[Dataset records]
|---|
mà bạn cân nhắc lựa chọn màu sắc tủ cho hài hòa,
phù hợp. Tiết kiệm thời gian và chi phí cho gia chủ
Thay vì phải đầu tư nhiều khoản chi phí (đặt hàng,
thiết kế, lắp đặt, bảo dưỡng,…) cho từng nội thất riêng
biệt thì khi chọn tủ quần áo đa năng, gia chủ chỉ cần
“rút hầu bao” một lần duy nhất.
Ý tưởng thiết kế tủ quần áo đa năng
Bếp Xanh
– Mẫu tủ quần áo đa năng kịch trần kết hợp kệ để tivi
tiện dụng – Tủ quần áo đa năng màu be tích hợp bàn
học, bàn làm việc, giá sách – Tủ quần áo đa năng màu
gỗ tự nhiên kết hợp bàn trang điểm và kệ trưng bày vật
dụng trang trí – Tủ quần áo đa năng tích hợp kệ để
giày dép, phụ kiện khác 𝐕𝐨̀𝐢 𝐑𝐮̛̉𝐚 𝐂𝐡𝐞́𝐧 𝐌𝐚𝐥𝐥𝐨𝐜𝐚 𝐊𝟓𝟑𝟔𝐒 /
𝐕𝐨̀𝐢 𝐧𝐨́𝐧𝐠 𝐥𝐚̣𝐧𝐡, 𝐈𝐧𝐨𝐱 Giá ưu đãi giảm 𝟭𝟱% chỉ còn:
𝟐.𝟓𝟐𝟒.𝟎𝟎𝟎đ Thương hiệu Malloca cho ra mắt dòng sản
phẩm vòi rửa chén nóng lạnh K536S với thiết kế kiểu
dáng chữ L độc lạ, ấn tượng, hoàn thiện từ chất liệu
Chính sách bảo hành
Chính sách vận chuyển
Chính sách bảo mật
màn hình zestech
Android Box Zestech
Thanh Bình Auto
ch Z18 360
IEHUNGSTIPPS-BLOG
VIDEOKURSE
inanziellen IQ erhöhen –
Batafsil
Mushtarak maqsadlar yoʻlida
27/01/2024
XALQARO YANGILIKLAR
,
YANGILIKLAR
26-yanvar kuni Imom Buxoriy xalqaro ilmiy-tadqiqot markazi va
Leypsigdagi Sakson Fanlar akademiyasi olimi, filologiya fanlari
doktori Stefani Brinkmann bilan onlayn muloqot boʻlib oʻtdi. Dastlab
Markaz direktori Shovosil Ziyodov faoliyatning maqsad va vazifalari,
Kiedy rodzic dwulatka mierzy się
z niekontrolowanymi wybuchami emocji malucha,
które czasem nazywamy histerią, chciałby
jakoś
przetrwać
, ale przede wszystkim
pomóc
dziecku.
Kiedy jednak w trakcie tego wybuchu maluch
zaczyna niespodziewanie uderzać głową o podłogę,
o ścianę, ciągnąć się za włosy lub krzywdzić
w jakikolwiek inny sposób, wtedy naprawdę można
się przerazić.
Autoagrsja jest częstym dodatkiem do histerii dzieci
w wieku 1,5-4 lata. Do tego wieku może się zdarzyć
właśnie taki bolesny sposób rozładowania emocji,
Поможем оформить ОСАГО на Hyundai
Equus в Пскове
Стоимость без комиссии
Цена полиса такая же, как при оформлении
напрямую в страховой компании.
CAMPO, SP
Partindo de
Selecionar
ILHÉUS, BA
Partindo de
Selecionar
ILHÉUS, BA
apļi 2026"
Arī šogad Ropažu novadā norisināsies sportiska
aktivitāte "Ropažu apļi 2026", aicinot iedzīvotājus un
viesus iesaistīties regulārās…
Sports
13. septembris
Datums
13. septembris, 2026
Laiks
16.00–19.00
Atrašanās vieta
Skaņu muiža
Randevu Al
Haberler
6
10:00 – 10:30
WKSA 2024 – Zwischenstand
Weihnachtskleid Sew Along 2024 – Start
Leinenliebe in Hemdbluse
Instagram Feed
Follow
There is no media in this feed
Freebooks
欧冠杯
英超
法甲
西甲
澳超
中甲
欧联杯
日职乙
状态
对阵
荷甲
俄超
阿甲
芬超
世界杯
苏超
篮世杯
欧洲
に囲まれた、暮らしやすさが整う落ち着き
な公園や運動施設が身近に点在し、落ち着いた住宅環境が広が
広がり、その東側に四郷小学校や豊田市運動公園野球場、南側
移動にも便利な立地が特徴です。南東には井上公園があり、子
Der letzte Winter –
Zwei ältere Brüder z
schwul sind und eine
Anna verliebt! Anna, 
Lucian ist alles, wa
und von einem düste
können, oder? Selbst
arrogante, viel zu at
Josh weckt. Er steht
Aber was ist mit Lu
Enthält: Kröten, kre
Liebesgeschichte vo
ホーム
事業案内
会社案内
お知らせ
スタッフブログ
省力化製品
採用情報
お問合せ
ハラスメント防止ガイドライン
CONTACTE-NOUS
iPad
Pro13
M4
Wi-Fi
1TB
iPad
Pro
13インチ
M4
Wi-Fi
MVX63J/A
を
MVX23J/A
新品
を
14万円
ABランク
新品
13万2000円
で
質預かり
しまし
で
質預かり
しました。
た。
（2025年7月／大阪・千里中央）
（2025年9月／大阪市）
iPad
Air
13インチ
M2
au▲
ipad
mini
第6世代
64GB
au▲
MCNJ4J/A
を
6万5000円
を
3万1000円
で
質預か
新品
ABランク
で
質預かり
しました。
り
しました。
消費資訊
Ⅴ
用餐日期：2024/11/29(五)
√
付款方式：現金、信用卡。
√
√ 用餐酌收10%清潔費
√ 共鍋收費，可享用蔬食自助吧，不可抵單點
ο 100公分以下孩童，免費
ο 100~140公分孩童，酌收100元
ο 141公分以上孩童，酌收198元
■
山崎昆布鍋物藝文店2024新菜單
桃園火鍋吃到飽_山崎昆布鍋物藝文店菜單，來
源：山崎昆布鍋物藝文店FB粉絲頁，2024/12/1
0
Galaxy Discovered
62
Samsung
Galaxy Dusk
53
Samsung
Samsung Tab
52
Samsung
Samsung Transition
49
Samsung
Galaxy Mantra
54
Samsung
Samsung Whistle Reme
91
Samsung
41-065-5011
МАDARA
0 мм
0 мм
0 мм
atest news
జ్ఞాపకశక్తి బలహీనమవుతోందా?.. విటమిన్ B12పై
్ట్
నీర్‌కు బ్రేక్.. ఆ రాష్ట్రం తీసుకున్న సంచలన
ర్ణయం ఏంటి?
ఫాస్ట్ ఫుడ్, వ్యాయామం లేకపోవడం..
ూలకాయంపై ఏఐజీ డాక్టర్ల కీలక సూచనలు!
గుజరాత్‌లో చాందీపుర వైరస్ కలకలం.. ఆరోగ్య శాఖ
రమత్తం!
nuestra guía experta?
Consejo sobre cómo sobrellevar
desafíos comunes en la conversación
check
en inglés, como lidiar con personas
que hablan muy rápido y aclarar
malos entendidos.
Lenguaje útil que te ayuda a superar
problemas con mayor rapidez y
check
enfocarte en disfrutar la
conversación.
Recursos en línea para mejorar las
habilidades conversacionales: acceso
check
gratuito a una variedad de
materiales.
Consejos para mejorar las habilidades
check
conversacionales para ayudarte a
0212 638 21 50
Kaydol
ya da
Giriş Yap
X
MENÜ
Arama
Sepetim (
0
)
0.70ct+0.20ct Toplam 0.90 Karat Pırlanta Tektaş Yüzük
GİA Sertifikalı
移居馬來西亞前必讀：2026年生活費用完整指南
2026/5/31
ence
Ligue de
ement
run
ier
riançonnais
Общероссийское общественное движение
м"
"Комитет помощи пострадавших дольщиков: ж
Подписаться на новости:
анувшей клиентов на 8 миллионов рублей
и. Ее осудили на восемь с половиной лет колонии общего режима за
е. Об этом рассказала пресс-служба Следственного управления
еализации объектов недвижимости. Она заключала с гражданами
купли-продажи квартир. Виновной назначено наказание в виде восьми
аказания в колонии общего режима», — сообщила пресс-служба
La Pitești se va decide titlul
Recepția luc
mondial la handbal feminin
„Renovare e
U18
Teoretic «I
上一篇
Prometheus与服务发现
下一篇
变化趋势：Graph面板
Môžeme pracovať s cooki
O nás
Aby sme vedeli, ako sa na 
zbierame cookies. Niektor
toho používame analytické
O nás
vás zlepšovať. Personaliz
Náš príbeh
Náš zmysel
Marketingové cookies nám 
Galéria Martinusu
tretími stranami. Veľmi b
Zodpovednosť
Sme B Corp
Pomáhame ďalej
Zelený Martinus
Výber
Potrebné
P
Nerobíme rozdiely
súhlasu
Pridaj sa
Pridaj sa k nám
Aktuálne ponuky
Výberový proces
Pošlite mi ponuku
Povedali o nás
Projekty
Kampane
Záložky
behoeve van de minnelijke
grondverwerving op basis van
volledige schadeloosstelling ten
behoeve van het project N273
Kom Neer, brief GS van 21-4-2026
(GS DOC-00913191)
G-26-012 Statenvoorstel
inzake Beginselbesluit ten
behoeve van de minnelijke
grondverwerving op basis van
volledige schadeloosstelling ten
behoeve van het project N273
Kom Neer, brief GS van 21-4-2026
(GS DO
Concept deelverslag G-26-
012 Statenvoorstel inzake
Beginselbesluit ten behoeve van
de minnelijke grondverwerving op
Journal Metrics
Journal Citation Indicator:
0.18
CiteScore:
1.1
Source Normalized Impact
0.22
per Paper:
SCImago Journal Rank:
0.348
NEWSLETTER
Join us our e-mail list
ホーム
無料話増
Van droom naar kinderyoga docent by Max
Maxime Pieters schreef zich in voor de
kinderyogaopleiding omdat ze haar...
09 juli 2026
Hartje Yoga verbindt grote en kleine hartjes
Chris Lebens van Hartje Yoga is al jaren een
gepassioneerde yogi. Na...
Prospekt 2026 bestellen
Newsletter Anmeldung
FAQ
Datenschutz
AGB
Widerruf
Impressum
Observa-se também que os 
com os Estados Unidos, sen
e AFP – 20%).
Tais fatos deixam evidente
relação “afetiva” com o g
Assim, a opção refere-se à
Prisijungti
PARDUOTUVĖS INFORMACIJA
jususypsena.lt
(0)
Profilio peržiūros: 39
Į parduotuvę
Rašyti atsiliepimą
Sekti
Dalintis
|---|
▶ BRIEF
Rewrite the data from its first line through the line containing "dụng trang trí", swapping "gia chủ" for "chủ nhà" and leaving everything else the same.

▶ YOUR SOLUTION
mà bạn cân nhắc lựa chọn màu sắc tủ cho hài hòa,
phù hợp. Tiết kiệm thời gian và chi phí cho chủ nhà
Thay vì phải đầu tư nhiều khoản chi phí (đặt hàng,
thiết kế, lắp đặt, bảo dưỡng,…) cho từng nội thất riêng
biệt thì khi chọn tủ quần áo đa năng, chủ nhà chỉ cần
“rút hầu bao” một lần duy nhất.
Ý tưởng thiết kế tủ quần áo đa năng
Bếp Xanh
– Mẫu tủ quần áo đa năng kịch trần kết hợp kệ để tivi
tiện dụng – Tủ quần áo đa năng màu be tích hợp bàn
học, bàn làm việc, giá sách – Tủ quần áo đa năng màu
gỗ tự nhiên kết hợp bàn trang điểm và kệ trưng bày vật
dụng trang trí – Tủ quần áo đa năng tích hợp kệ để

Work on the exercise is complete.